By freezing spending and slashing costs, we were able to balance our books for the year ending March 31, but for 2009-10, facing an estimated $171 million shortfall, we simply couldn't balance our budget without making deep cuts. As you know, I announced a reduction of 800 positions across our corporation. In addition, we are proceeding with plans to try to generate $125 million of cash through the monetization and sale of some of our assets.
Selling assets to balance your budget, selling assets in fact to pay for your downsizing costs and your severance obligations, is not the best of management decisions, but we have no other choice.
Some programs therefore had to be eliminated; our staff in many stations has been reduced. As a backdrop to these cuts, we've attempted to protect certain key priorities as much as possible: including keeping radio advertising free, enhancing new media, protecting our regional footprint and maintaining our distinctive Canadian programming and our cross-cultural initiatives.
I'm not happy about what we've had to do, and I know that a lot of Canadians are worried about the effect of cuts on services in their respective communities. I must say that we have been working closely with our employees and unions to develop ideas to reduce the impact of these cuts on our services and our people. These past few months have shown me, once again, that our employees are the most important asset we have, and that we need to do everything in our power to keep them working for us. Each individual is important to us, and each of these people should receive credit for delivering distinctive, nation-building programming day after day in an unstable, shifting and difficult environment. Everyone of these people is deserving of our respect and support.

§ **AVAILABLE DATA**:
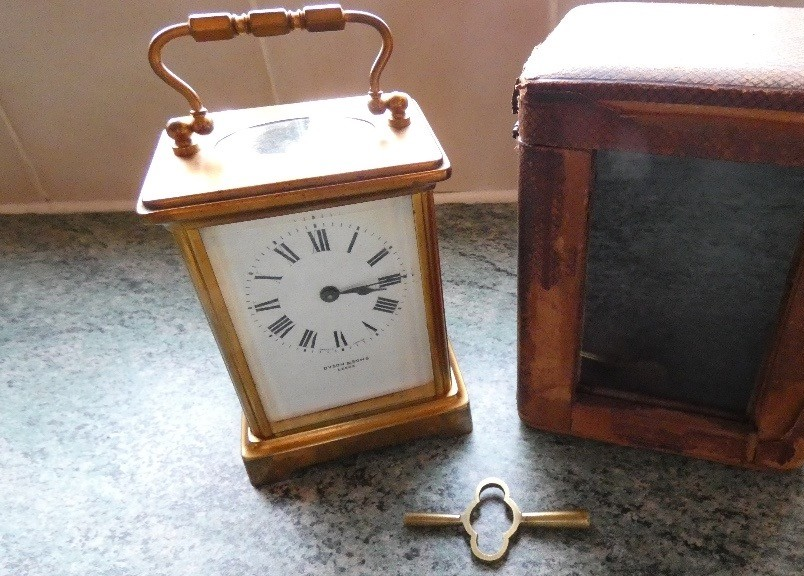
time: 3:13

§ **EXERCISE TASK**:
Continue the statement on budget cuts above, picking up after its last sentence.

§ **IN RESPONSE**:
All of our decisions have been guided by three key principles. First, the corporation must continue to focus on becoming a content company rather than a simple broadcaster. Second, CBC/Radio-Canada will strive to remain the most important creator and distributor of Canadian content across all platforms that Canadians use. Third is the commitment I spoke of earlier—the desire to remain deeply rooted in Canada's regions.
We are no longer just a broadcaster with separate television, radio, and Internet media lines. We are moving to become, and in fact are becoming more and more, an integrated content company.
Let me give you just an example. During the last federal election, we broadcast election analysis, profiles, and reports on radio and television, but on the Internet Canadians could get much more, from streaming of video and audio to in-depth riding-level profiles and results from an interactive map. A reality check site put the candidates' promises and statements to the test. A voter tool kit provided specific information as to where and how Canadians could vote.
The Internet allowed the public broadcaster to really become the public forum. Thousands debated local issues in forums set up for every riding. There were over 10,000 comments posted in these areas of the site alone. En ligne, citoyens! linked francophones across the country in a political discussion about issues. Canadians asked questions directly to political candidates, and they posted thousands of their own photos and videos. We had over a quarter of a million postings to our sites as Canadians debated the issues. That's political engagement.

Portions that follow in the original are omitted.